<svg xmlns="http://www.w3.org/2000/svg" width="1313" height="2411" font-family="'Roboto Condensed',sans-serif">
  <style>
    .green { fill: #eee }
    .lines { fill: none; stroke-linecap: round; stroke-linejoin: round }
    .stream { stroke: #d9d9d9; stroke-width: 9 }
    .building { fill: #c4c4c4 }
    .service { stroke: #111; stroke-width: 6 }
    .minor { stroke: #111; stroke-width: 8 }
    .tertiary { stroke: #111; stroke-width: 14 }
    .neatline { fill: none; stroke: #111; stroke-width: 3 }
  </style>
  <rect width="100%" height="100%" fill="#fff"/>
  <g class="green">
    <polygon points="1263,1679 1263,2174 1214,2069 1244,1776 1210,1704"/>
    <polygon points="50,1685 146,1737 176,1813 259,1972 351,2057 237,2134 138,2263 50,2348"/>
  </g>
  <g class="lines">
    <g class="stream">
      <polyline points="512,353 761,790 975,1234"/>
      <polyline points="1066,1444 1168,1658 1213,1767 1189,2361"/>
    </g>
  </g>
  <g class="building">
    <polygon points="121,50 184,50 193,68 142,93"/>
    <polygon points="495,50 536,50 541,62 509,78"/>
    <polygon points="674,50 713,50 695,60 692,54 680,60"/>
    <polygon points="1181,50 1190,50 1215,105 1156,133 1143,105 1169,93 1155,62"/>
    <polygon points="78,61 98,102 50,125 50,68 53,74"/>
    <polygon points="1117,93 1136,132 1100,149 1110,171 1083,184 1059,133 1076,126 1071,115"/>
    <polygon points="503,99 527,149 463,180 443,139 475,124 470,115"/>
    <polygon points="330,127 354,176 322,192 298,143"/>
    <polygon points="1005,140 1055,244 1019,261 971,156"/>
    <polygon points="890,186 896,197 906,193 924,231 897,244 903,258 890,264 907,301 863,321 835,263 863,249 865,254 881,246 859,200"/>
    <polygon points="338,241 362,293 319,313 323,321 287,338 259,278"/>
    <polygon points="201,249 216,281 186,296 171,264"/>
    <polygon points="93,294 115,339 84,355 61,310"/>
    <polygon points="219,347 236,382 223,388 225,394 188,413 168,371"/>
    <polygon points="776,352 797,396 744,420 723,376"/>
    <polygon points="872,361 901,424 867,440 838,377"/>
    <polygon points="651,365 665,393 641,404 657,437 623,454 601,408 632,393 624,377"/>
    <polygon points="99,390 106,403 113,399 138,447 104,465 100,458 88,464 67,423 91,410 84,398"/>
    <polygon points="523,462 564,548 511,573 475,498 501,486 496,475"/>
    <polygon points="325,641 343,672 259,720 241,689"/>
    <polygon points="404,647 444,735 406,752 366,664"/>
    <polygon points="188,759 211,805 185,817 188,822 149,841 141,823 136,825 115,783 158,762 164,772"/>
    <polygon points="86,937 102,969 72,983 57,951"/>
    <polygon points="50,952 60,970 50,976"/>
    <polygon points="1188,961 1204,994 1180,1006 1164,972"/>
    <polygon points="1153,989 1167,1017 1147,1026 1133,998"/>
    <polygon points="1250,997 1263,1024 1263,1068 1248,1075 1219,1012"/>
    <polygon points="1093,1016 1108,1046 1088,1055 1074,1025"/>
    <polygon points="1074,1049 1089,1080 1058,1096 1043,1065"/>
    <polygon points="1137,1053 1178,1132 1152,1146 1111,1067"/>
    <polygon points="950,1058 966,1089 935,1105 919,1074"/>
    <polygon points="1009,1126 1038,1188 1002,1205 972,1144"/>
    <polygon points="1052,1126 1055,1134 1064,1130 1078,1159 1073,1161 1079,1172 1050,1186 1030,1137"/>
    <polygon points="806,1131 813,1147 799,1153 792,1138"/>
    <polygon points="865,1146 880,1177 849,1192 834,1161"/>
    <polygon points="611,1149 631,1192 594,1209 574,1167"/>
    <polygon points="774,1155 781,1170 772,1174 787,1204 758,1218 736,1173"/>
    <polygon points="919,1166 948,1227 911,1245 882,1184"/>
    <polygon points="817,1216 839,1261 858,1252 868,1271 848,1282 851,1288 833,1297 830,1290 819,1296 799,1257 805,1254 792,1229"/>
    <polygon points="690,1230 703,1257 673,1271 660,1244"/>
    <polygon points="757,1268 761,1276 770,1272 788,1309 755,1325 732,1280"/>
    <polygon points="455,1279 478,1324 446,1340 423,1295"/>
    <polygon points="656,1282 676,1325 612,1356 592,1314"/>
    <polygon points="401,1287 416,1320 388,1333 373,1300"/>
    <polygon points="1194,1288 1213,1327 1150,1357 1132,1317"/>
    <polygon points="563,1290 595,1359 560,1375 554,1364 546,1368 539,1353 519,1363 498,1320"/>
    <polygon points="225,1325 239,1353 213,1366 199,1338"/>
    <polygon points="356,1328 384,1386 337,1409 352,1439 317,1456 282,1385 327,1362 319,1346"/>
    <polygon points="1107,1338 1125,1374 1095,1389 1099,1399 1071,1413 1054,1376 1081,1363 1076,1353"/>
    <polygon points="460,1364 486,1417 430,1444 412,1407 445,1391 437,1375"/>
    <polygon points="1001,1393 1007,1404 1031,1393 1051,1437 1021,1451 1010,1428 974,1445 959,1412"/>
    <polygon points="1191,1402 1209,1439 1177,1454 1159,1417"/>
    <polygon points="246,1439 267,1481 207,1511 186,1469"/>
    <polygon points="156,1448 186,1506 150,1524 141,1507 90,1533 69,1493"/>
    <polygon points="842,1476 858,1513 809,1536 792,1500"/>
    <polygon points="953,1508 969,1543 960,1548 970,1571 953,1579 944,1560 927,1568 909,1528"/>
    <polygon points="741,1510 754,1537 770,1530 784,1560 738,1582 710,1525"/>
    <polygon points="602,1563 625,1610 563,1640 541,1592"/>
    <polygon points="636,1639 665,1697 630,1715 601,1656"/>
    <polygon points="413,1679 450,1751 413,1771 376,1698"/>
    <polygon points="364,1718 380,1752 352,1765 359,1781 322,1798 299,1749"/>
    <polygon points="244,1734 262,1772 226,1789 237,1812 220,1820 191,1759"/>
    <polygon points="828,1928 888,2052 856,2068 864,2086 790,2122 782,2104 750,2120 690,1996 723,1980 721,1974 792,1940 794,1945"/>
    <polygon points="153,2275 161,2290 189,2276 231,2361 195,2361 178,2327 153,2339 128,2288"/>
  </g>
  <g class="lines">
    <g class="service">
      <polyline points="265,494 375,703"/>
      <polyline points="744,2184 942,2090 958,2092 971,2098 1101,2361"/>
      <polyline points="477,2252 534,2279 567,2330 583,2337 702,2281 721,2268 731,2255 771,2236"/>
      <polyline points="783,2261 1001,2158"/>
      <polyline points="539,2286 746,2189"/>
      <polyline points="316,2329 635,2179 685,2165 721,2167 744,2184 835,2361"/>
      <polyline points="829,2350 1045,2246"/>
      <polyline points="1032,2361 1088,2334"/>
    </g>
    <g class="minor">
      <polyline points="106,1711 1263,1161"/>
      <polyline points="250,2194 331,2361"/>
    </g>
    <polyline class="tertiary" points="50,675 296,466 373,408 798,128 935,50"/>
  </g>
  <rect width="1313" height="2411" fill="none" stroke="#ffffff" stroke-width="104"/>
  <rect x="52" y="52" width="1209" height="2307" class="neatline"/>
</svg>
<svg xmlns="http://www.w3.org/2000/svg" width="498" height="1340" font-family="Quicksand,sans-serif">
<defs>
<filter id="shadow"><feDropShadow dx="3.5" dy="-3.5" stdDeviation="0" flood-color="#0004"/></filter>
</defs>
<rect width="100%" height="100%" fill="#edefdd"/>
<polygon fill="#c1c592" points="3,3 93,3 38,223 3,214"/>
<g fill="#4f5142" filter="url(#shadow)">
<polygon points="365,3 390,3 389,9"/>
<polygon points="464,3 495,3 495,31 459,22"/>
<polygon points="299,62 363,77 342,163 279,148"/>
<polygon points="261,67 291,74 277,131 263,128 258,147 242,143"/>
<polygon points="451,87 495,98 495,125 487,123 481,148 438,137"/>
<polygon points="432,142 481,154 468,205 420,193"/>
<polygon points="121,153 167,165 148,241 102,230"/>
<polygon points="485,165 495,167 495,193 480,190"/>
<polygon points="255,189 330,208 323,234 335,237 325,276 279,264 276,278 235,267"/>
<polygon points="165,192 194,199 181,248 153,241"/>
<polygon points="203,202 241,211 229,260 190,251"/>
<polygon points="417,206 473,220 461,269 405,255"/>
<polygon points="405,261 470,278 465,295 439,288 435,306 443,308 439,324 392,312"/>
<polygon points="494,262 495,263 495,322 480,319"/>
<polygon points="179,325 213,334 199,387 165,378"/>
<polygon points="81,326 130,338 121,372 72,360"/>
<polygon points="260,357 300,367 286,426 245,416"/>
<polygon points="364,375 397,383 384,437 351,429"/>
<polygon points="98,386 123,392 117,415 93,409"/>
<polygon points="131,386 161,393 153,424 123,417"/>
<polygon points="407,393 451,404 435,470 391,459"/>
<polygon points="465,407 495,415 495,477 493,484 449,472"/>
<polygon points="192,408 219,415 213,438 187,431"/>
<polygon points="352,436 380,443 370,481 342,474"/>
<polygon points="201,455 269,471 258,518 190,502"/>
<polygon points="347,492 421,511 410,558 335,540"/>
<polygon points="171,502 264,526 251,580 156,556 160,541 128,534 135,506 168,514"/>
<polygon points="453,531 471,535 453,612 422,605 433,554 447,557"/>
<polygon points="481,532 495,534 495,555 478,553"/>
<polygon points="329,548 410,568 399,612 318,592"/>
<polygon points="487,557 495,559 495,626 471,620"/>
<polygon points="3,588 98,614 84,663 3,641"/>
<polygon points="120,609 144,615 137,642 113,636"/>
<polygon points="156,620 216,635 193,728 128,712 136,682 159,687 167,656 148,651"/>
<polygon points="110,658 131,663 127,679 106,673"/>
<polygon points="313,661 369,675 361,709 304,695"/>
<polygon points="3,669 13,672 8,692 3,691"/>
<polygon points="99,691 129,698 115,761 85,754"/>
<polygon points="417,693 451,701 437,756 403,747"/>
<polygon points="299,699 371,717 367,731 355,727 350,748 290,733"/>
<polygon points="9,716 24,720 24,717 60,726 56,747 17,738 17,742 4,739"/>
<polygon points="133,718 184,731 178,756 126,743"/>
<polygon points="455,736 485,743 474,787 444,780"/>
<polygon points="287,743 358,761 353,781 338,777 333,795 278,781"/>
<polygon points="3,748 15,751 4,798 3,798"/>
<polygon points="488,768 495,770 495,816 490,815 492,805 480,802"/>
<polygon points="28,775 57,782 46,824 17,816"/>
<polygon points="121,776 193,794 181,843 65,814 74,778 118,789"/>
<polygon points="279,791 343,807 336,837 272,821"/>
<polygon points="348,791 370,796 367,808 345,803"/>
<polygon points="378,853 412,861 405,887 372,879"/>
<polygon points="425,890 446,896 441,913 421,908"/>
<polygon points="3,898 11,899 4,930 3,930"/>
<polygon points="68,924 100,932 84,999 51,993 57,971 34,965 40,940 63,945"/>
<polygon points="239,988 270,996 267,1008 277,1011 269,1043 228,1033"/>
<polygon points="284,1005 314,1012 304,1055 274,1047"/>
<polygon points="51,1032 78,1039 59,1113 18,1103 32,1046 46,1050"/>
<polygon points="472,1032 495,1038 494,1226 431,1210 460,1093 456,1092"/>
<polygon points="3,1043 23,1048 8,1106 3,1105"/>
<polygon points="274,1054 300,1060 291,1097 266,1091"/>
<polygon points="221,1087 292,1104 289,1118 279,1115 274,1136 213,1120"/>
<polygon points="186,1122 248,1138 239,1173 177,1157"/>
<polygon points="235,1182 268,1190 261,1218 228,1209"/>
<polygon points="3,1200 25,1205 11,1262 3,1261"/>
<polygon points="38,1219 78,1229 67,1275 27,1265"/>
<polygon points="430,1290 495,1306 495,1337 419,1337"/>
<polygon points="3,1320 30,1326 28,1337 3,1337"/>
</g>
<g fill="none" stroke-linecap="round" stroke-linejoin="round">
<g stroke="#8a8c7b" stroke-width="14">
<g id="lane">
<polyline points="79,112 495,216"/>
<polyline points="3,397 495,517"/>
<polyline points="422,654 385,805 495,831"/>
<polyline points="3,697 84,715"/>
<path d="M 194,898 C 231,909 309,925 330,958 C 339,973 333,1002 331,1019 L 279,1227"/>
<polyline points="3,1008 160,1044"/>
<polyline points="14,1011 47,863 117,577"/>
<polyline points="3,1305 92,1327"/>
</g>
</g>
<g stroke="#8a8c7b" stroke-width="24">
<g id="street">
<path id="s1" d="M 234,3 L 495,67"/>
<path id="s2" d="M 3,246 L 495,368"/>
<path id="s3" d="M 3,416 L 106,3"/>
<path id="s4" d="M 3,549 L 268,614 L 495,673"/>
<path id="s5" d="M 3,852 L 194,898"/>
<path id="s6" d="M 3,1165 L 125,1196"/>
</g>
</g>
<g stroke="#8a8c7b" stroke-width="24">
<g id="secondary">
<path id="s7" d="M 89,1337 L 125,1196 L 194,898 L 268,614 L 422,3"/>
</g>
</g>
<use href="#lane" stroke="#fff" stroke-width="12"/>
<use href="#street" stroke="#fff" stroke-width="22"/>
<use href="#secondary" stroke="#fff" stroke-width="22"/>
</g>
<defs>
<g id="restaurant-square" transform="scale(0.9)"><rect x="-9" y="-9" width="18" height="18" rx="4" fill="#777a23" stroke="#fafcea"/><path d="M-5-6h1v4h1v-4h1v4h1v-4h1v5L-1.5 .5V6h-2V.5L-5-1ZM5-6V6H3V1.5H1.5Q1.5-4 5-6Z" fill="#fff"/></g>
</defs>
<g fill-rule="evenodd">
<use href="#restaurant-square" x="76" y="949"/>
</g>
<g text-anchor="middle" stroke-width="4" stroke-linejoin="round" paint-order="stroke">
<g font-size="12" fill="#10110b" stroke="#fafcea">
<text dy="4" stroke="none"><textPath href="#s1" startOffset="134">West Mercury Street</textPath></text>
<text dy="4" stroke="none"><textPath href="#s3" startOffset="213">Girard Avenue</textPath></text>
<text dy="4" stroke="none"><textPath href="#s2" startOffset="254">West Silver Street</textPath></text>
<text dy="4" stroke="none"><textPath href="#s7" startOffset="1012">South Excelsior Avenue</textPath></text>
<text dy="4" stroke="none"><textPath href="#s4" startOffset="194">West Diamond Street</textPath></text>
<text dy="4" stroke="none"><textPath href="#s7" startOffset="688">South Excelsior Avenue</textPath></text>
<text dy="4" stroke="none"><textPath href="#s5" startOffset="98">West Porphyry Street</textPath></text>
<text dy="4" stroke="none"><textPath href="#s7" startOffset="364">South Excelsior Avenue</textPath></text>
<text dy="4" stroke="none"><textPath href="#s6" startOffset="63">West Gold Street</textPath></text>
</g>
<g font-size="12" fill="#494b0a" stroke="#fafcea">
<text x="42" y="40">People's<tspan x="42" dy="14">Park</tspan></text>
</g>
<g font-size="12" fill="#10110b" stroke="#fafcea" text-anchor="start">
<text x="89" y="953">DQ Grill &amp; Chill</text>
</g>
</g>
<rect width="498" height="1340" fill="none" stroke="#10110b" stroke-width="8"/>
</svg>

Task requirements:
Your answer should be one number: how many lines in the material hold the string "linejoin".

Worked solution:
3